Zusätzlich können leichte Bauchmassagen die Eigenbewegungen des Verdauungstraktes anregen. Da die gesamte Verdauung auf einen Vorschub des Nahrungsbreis durch Futternachschub ausgelegt ist, muss für eine ausreichende Futteraufnahme gesorgt werden.

Nach spätestens 24 Stunden muss mit der Zwangsfütterung begonnen werden, nimmt das Kaninchen nicht selbstständig Nahrung auf!

Vorbeugung der Trommelsucht beim Kaninchen

Die beste Vorbeugung einer Trommelsucht beim Kaninchen ist eine artgerechte, rohfaserreiche Ernährung. Saftfutter sollte immer in Maßen auf dem Speiseplan stehen. Auch muss im Frühjahr, zu Beginn der Außensaison, auf eine langsame Beigabe von frischem Grün geachtet werden. Erst bei ausreichend langer Eingewöhnungszeit können die Langohren ihr grünes Außengehege (sofern vorhanden) ohne Einschränkung genießen.

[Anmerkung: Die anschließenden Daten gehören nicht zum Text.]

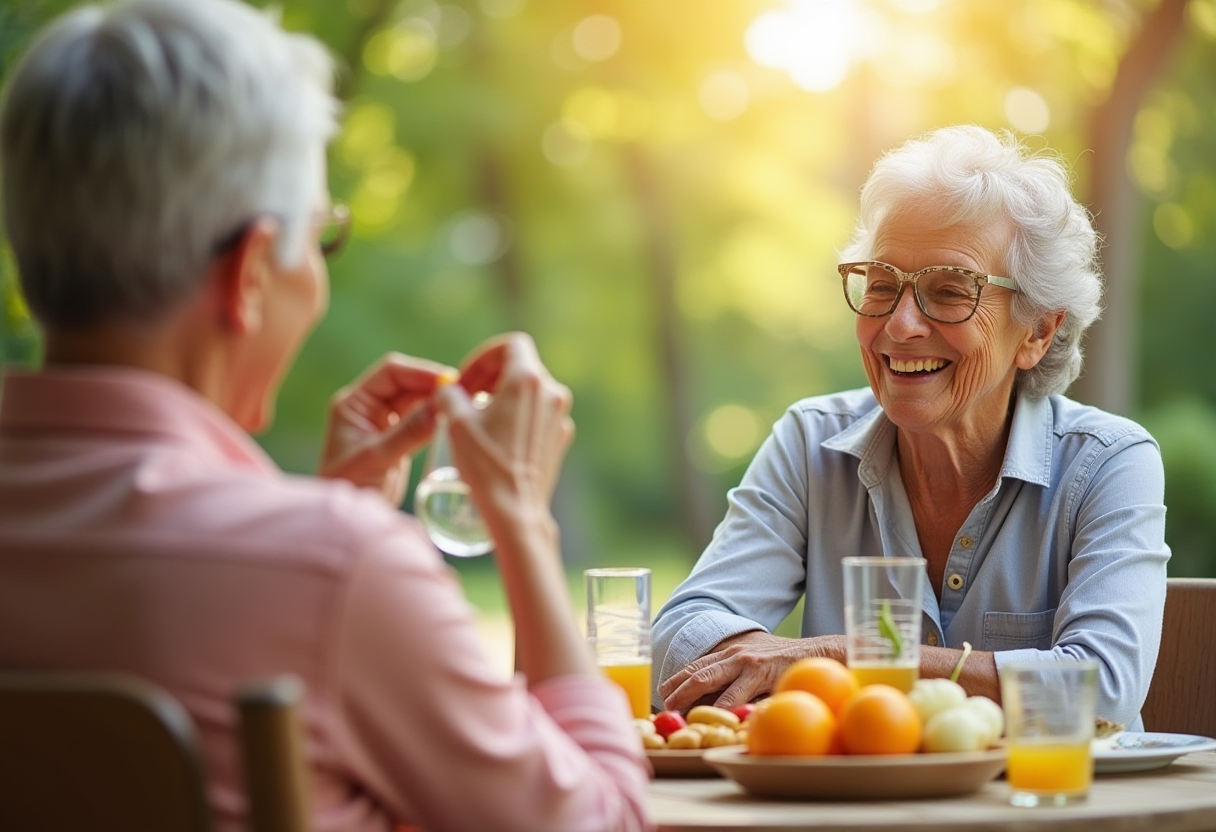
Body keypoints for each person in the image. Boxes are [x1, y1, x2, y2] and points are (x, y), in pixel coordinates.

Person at [0, 2, 650, 831]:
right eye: (318, 239)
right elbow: (606, 822)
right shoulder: (336, 568)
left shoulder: (324, 559)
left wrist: (329, 516)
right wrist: (522, 521)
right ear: (248, 276)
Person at [653, 125, 1168, 730]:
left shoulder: (1109, 462)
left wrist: (840, 656)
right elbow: (680, 632)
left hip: (1046, 817)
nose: (900, 325)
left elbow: (1102, 688)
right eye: (881, 284)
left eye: (950, 291)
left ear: (1037, 331)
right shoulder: (809, 442)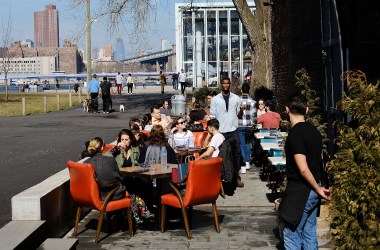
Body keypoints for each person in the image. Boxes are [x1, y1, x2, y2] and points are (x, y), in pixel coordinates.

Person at [279, 93, 331, 249]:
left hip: (301, 191)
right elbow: (320, 160)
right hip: (314, 189)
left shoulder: (295, 133)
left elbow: (302, 168)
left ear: (287, 110)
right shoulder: (315, 131)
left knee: (292, 234)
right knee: (309, 234)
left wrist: (317, 188)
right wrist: (321, 186)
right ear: (307, 110)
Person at [210, 76, 244, 187]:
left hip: (233, 128)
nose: (226, 85)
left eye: (227, 83)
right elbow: (212, 116)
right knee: (221, 154)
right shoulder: (216, 99)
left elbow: (239, 115)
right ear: (221, 84)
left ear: (230, 85)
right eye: (224, 83)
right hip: (221, 131)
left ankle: (236, 175)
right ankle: (220, 176)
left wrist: (242, 110)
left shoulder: (236, 98)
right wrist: (212, 132)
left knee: (237, 152)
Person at [237, 83, 256, 173]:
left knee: (241, 144)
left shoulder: (237, 101)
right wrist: (253, 124)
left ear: (241, 90)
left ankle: (243, 164)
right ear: (249, 91)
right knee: (247, 143)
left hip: (240, 125)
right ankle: (247, 161)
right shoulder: (252, 102)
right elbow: (253, 115)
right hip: (248, 125)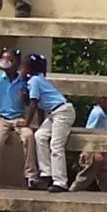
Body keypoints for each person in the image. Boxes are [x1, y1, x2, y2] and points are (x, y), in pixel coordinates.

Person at [0, 48, 37, 189]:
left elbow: (31, 102)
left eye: (10, 60)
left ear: (17, 63)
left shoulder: (23, 80)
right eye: (4, 60)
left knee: (28, 137)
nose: (6, 63)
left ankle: (31, 176)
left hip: (18, 118)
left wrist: (26, 98)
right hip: (2, 118)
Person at [23, 53, 77, 191]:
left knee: (56, 145)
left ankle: (60, 182)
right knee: (39, 135)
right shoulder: (37, 80)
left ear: (29, 68)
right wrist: (41, 125)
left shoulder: (35, 80)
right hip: (53, 114)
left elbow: (34, 104)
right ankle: (46, 173)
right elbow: (40, 107)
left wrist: (26, 123)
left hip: (62, 112)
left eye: (24, 66)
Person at [70, 102, 107, 193]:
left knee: (106, 178)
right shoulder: (98, 113)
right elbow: (90, 131)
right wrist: (93, 151)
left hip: (101, 150)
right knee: (85, 177)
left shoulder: (101, 113)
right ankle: (70, 193)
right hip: (95, 150)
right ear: (102, 99)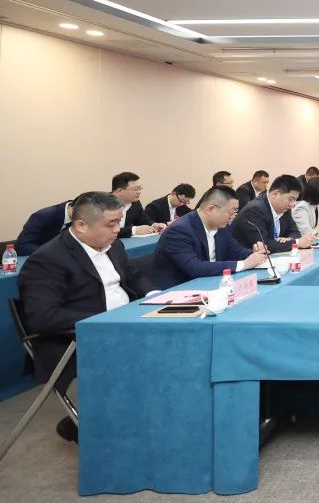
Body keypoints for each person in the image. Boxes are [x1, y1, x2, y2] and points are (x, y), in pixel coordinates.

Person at [17, 191, 156, 441]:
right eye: (111, 224)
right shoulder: (48, 260)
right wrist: (108, 320)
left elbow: (132, 275)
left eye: (119, 221)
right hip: (78, 337)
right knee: (156, 356)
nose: (118, 229)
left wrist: (155, 296)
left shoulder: (113, 246)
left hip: (125, 323)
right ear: (81, 225)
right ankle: (116, 426)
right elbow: (44, 317)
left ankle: (143, 415)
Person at [148, 186, 267, 289]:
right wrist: (244, 264)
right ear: (211, 209)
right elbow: (194, 267)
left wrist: (254, 253)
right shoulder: (179, 230)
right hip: (179, 289)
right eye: (231, 212)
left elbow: (233, 249)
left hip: (210, 282)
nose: (233, 217)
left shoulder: (221, 225)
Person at [233, 174, 314, 253]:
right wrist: (297, 242)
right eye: (290, 199)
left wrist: (289, 239)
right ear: (275, 194)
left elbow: (295, 232)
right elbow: (263, 245)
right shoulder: (255, 210)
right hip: (245, 258)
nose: (292, 204)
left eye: (295, 200)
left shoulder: (284, 208)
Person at [111, 172, 165, 238]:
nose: (139, 192)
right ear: (120, 190)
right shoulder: (103, 204)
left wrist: (153, 225)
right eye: (135, 189)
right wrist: (133, 230)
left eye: (140, 188)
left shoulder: (135, 203)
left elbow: (142, 220)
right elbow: (107, 231)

Die Möglichkeit der Aufnahme von Giftpflanzen und verdorbenem Futter muss, das versteht sich von selbst, in jedem Fall verhindert werden. Wer selber heuen möchte, muss neben der Kenntnis von Giftpflanzen auch auf die korrekte Ernte mit entsprechender langer Trocknungszeit achten.  

Generell gilt:

Bei einem Futterwechsel immer langsam vorgehen und das neue Futter einschleichen.

Jede Futterverweigerung muss genau beobachtet werden, damit rasch interveniert werden kann.

Tritt eine Trommelsucht häufiger auf, ist in jedem Fall nach der Ursache zu forschen, hierbei kann eine Kotprobe hilfreich sein, die auf eine eventuelle Fehlbesiedelung der Darmflora oder einen Parasitenbefall hindeutet.